Important provisions

192. Where a bank acts as a clearing member of a CCP for its own purposes, a risk weight of 2% must be applied to the bank’s trade exposure to the CCP in respect of OTC derivatives, exchange-traded derivative transactions, SFTs and long-settlement transactions. Where the clearing member offers clearing services to clients, the 2% risk weight also applies to the clearing member’s trade exposure to the CCP that arises when the clearing member is obligated to reimburse the client for any losses suffered due to changes in the value of its transactions in the event that the CCP defaults. The risk weight applied to collateral posted to the CCP by the bank must be determined in accordance with paragraphs 200-202.
[...]
197. Where a bank is a client of a clearing member, and enters into a transaction with the clearing member acting as a financial intermediary (ie the clearing member completes an offsetting transaction with a CCP), the client’s exposures to the clearing member may receive the treatment in paragraphs 192 to 194 of this Annex if the two conditions below are met.

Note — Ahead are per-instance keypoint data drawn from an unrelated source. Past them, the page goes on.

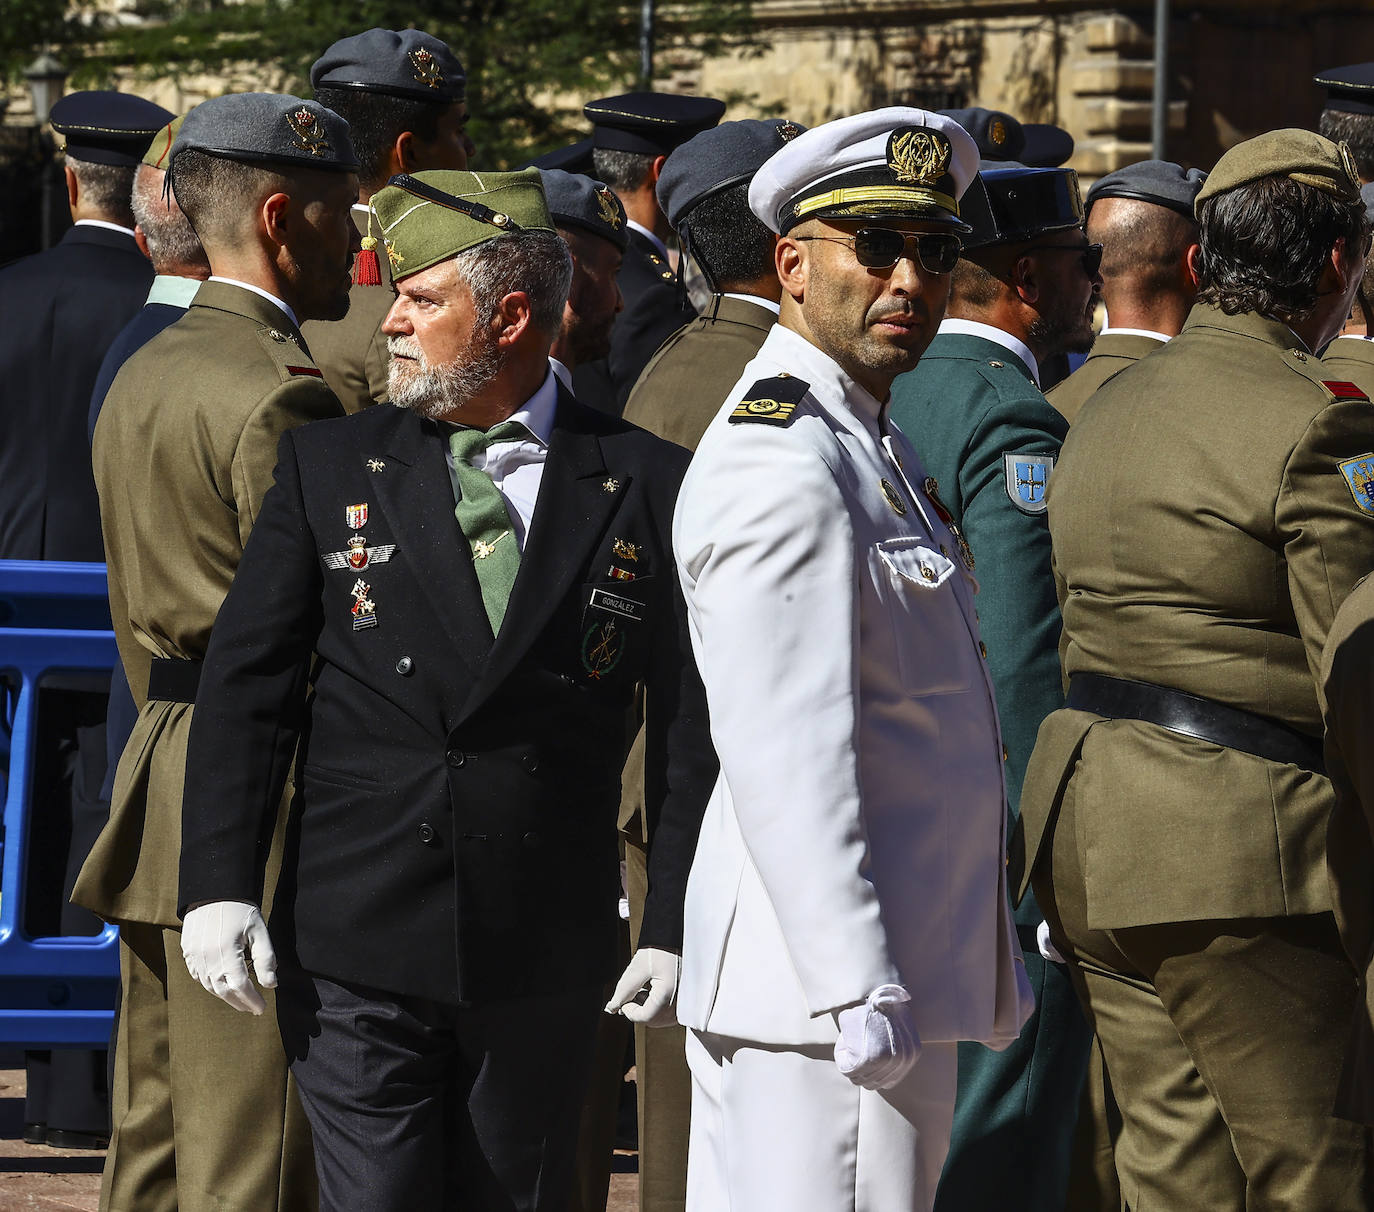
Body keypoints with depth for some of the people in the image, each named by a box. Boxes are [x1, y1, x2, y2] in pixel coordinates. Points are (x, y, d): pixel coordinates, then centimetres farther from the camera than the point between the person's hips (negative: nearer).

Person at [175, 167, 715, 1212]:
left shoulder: (646, 487, 2)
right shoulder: (331, 467, 6)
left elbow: (692, 723, 2)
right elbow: (246, 685, 5)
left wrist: (676, 925, -2)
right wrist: (219, 883, -4)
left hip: (547, 964, 0)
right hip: (357, 958, 0)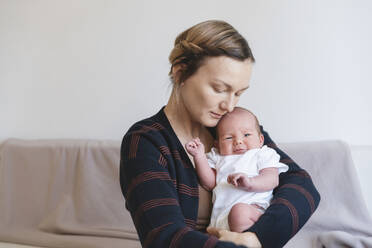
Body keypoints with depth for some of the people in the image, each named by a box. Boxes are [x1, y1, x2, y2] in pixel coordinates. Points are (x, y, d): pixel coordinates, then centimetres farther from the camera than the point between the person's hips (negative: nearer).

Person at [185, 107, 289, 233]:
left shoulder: (263, 154, 14)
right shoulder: (218, 157, 25)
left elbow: (272, 180, -3)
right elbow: (210, 184, 12)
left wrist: (249, 182, -23)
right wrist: (199, 156, 2)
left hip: (253, 208, -3)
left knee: (239, 210, -37)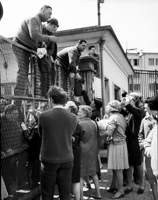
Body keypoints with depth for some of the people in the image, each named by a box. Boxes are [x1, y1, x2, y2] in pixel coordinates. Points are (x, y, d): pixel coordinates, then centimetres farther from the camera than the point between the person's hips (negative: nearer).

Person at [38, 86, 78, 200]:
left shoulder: (43, 116, -13)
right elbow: (70, 136, 5)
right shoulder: (73, 118, -6)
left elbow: (41, 135, 2)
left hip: (49, 160, -2)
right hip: (67, 159, 3)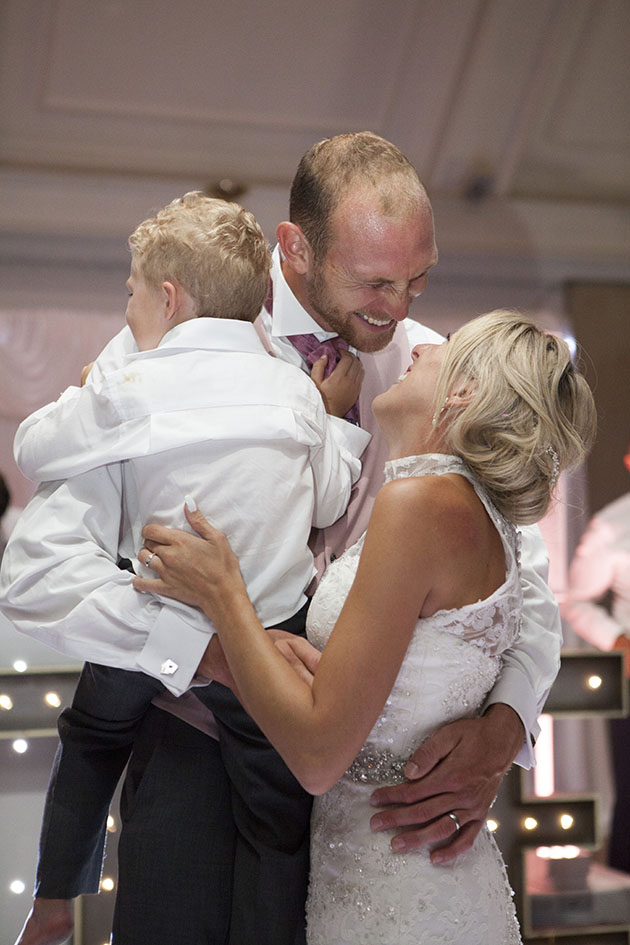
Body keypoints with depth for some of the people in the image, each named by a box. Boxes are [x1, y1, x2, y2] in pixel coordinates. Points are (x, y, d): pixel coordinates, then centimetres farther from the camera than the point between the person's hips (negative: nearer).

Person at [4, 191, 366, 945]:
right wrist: (341, 409, 20)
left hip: (161, 642, -2)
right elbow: (333, 502, 6)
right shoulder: (296, 389, -4)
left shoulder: (136, 390, -15)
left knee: (89, 742, 23)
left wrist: (81, 393, 14)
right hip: (281, 640, 3)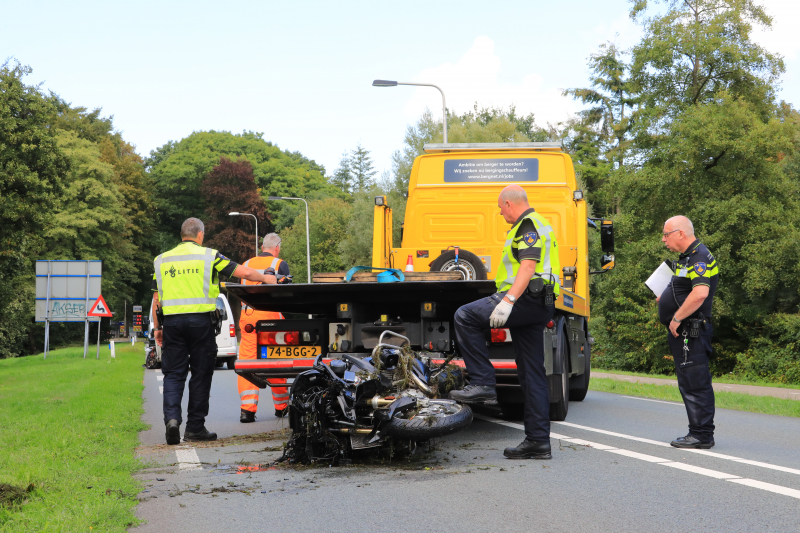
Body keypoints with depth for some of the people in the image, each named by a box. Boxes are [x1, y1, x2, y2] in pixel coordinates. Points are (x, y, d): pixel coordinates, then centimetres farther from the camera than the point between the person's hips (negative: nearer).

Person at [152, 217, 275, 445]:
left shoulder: (162, 260, 12)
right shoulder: (208, 256, 2)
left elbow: (156, 298, 11)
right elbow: (245, 273, 4)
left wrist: (157, 327, 18)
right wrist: (265, 278, 21)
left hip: (172, 322, 3)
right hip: (200, 321, -3)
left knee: (173, 374, 7)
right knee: (200, 374, 5)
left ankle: (172, 417, -14)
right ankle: (194, 428, 8)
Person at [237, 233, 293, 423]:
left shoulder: (246, 264, 16)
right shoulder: (280, 264, 3)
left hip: (246, 315, 3)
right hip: (270, 315, -3)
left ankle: (247, 409, -9)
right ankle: (281, 407, 18)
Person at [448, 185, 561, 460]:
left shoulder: (528, 224, -7)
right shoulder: (536, 224, 26)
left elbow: (528, 265, -21)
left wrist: (508, 300, -29)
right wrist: (508, 299, 36)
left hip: (526, 300, -10)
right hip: (538, 307, 10)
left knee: (465, 316, -13)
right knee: (532, 374, 8)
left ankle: (483, 383, -15)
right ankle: (538, 440, 8)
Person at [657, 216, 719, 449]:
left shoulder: (699, 257, -15)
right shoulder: (687, 257, 19)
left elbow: (700, 293, -29)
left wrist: (676, 318, -22)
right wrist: (667, 298, 16)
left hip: (691, 332, -11)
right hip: (683, 333, 11)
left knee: (694, 383, -8)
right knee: (690, 383, 13)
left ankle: (701, 435, -4)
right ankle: (701, 435, 19)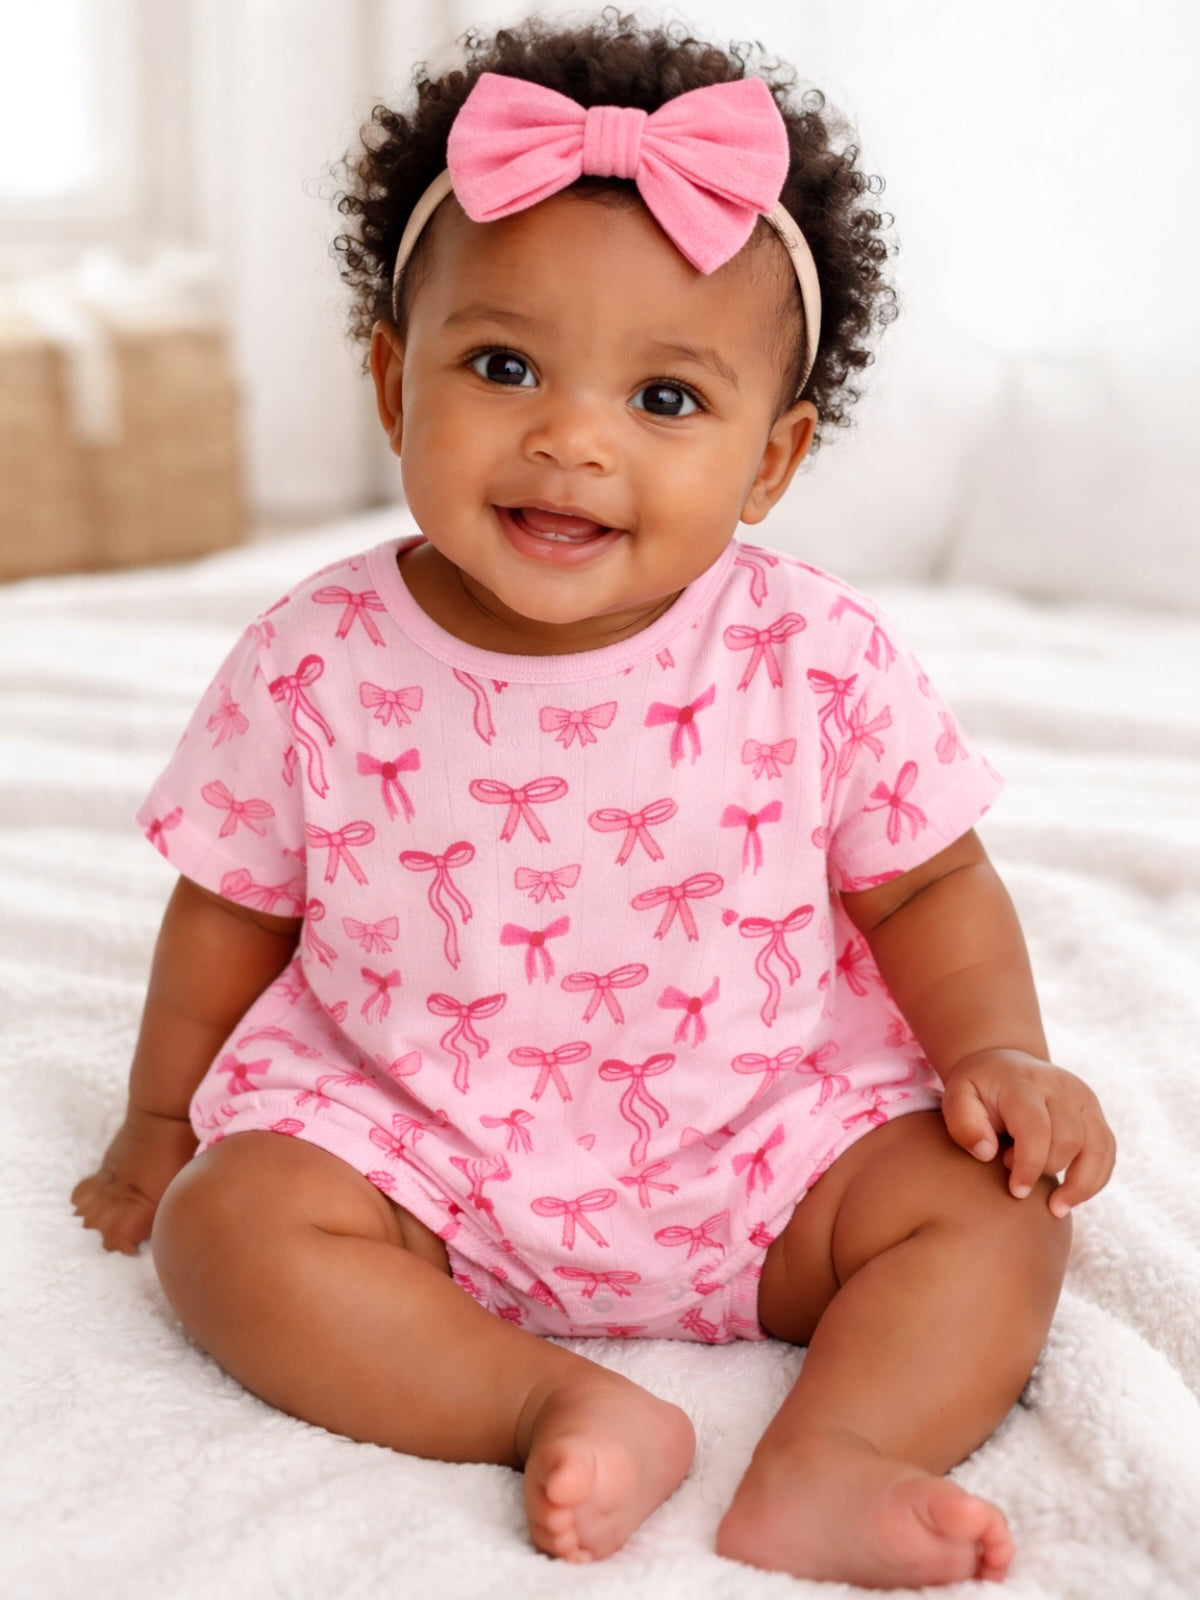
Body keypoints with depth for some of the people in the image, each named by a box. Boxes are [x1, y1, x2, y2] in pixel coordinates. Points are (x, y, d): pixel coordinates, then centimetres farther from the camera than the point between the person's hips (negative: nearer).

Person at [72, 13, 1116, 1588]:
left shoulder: (819, 661, -13)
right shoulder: (317, 664, -12)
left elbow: (928, 883, 1)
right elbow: (233, 911, 3)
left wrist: (1000, 1055, -14)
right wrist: (160, 1119, 13)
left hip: (769, 1143, 0)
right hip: (404, 1141, 0)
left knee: (994, 1212, -17)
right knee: (230, 1221, -23)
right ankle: (562, 1405, -26)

Likewise, where a client enters into a transaction with the CCP, with a clearing member guaranteeing its performance, the client’s exposures to the CCP may receive the treatment in paragraph 192 to 194 if the conditions in (a) and (b) below are met.
The treatment in paragraph 192 to 194 may also apply to exposures of lower level clients to higher level clients in a multi-level client structure, provided that for all client levels in-between the conditions in (a) and (b) below are met.
(a) The offsetting transactions are identified by the CCP as client transactions and collateral to support them is held by the CCP and/or the clearing member, as applicable, under arrangements that prevent any losses to the client due to: (i) the default or insolvency of the clearing member, (ii) the default or insolvency of the clearing member’s other clients, and (iii) the joint default or insolvency of the clearing member and any of its other clients.[1]
The client must have conducted a sufficient legal review (and undertake such further review as necessary to ensure continuing enforceability) and have a well-founded basis to conclude that, in the event of legal challenge, the relevant courts and administrative authorities would find that such arrangements mentioned above would be legal, valid, binding and enforceable under the relevant laws of the relevant jurisdiction(s).
(b) Relevant laws, regulation, rules, contractual, or administrative arrangements provide that the offsetting transactions with the defaulted or insolvent clearing member are highly likely to continue to be indirectly transacted through the CCP, or by the CCP, if the clearing member defaults or becomes insolvent.[2] In such circumstances, the client positions and collateral with the CCP will be transferred at market value unless the client requests to close out the position at market value.

See also

306(1) - CRR Provision

References

  1. That is, upon the insolvency of the clearing member, there is no legal impediment (other than the need to obtain a court order to which the client is entitled) to the transfer of the collateral belonging to clients of a defaulting clearing member to the CCP, to one or more other surviving clearing members or to the client or the client’s nominee. National supervisors should be consulted to determine whether this is achieved based on particular facts and such supervisors should consult and communicate with other supervisors via the “frequently asked questions” process to ensure consistency.
  2. If there is a clear precedent for transactions being ported at a CCP and industry intent for this practice to continue, then these factors must be considered when assessing if trades are highly likely to be ported. The fact that CCP documentation does not prohibit client trades from being ported is not sufficient to say they are highly likely to be ported.